Mayor of Hostomel
- In office 25 October 2015 – 7 March 2022

Personal details
- Born: 11 August 1960 Hostomel, Ukrainian SSR, Soviet Union (now Ukraine)
- Died: 7 March 2022 (aged 61) Hostomel, Ukraine
- Alma mater: University of Marxism-Leninism

= Yuriy Prylypko =

Ukrainian politician (1960–2022)

Yuriy Illich Prylypko (Юрій Ілліч Прилипко, 11 August 1960 – 7 March 2022) was a Ukrainian politician who served as the mayor of Hostomel from 2015 until his death during the 2022 Russian invasion of Ukraine. He was killed by Russian soldiers on 7 March 2022.

== Biography ==
In 2015, Prylypko was elected as the mayor of Hostomel.

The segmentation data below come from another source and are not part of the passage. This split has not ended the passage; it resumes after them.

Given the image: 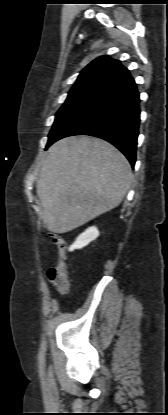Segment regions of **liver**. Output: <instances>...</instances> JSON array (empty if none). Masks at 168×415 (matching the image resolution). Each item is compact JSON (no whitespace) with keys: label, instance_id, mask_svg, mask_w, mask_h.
<instances>
[{"label":"liver","instance_id":"6515ba94","mask_svg":"<svg viewBox=\"0 0 168 415\" xmlns=\"http://www.w3.org/2000/svg\"><path fill=\"white\" fill-rule=\"evenodd\" d=\"M131 180L128 160L110 143L90 136L57 141L37 181L45 227L63 234L116 208Z\"/></svg>","mask_w":168,"mask_h":415}]
</instances>
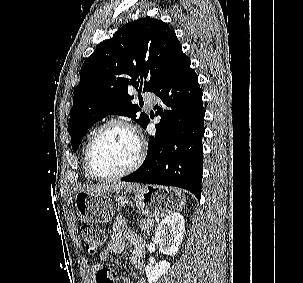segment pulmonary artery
<instances>
[{
    "label": "pulmonary artery",
    "instance_id": "obj_1",
    "mask_svg": "<svg viewBox=\"0 0 303 283\" xmlns=\"http://www.w3.org/2000/svg\"><path fill=\"white\" fill-rule=\"evenodd\" d=\"M144 98L148 105L152 106L155 102V95L151 92H144Z\"/></svg>",
    "mask_w": 303,
    "mask_h": 283
}]
</instances>
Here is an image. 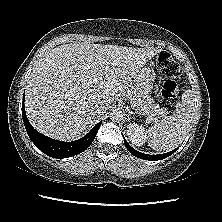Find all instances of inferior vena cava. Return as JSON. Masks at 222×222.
Listing matches in <instances>:
<instances>
[{
	"instance_id": "obj_1",
	"label": "inferior vena cava",
	"mask_w": 222,
	"mask_h": 222,
	"mask_svg": "<svg viewBox=\"0 0 222 222\" xmlns=\"http://www.w3.org/2000/svg\"><path fill=\"white\" fill-rule=\"evenodd\" d=\"M107 110V106L105 104H98L90 111L92 116H98L105 113Z\"/></svg>"
}]
</instances>
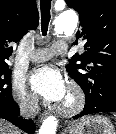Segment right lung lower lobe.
<instances>
[{"mask_svg":"<svg viewBox=\"0 0 116 134\" xmlns=\"http://www.w3.org/2000/svg\"><path fill=\"white\" fill-rule=\"evenodd\" d=\"M19 113V106L16 102L0 106V118L10 121L28 134H33L35 130L34 122L32 120L23 119Z\"/></svg>","mask_w":116,"mask_h":134,"instance_id":"1","label":"right lung lower lobe"}]
</instances>
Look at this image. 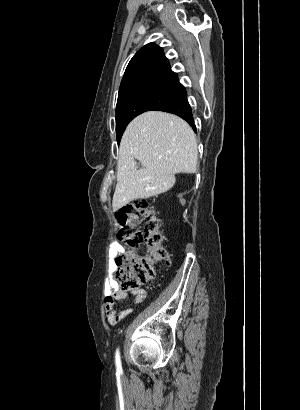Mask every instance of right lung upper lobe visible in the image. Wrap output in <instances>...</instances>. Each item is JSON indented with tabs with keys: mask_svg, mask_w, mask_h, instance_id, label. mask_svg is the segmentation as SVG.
Segmentation results:
<instances>
[{
	"mask_svg": "<svg viewBox=\"0 0 300 410\" xmlns=\"http://www.w3.org/2000/svg\"><path fill=\"white\" fill-rule=\"evenodd\" d=\"M178 82L162 48L149 43L130 60L119 91L139 83Z\"/></svg>",
	"mask_w": 300,
	"mask_h": 410,
	"instance_id": "1",
	"label": "right lung upper lobe"
}]
</instances>
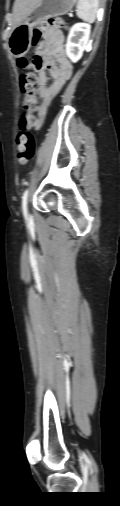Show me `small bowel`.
<instances>
[{
	"instance_id": "obj_1",
	"label": "small bowel",
	"mask_w": 120,
	"mask_h": 506,
	"mask_svg": "<svg viewBox=\"0 0 120 506\" xmlns=\"http://www.w3.org/2000/svg\"><path fill=\"white\" fill-rule=\"evenodd\" d=\"M63 43L62 32L51 30L44 34V41L34 53V59L37 60L35 69L39 79L38 94L43 98V102L36 109L35 126L37 129L44 122L49 104L66 84L72 73V65L66 58ZM48 75L52 79L50 86H47Z\"/></svg>"
}]
</instances>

Yuriy Prylypko faced public criticism for helping to hide the car fleet of former President of Ukraine Viktor Yanukovych, who was convicted of treason. Yuriy Prylypko opposed the allocation of land to ATO veterans, which caused a conflict with them.

During his tenure and the 2022 Russian invasion of Ukraine, President Volodymyr Zelenskyy awarded the title of Hero City on 6 March to six Ukrainian cities and towns that defended themselves against invading Russian soldiers, including Hostomel.

Prylypko was shot and killed by occupying Russian soldiers on 7 March, along with several other volunteers, while delivering food and medicine in the city. His body was reportedly booby trapped by Russian forces. When the local priest came to pick up his body, a sympathetic Russian soldier stopped the priest from getting close, disarmed the trap, and helped load the mayor's body onto a wheelbarrow to be transported away. Prylypko was buried near the local church with honors.

Several European mayors expressed their condolences over his killing, including Enzo Bianco, president of the National Council of Anci and member of the presidency of the committee of European regions, and Esterino Montino, mayor of Fiumicino, Italy.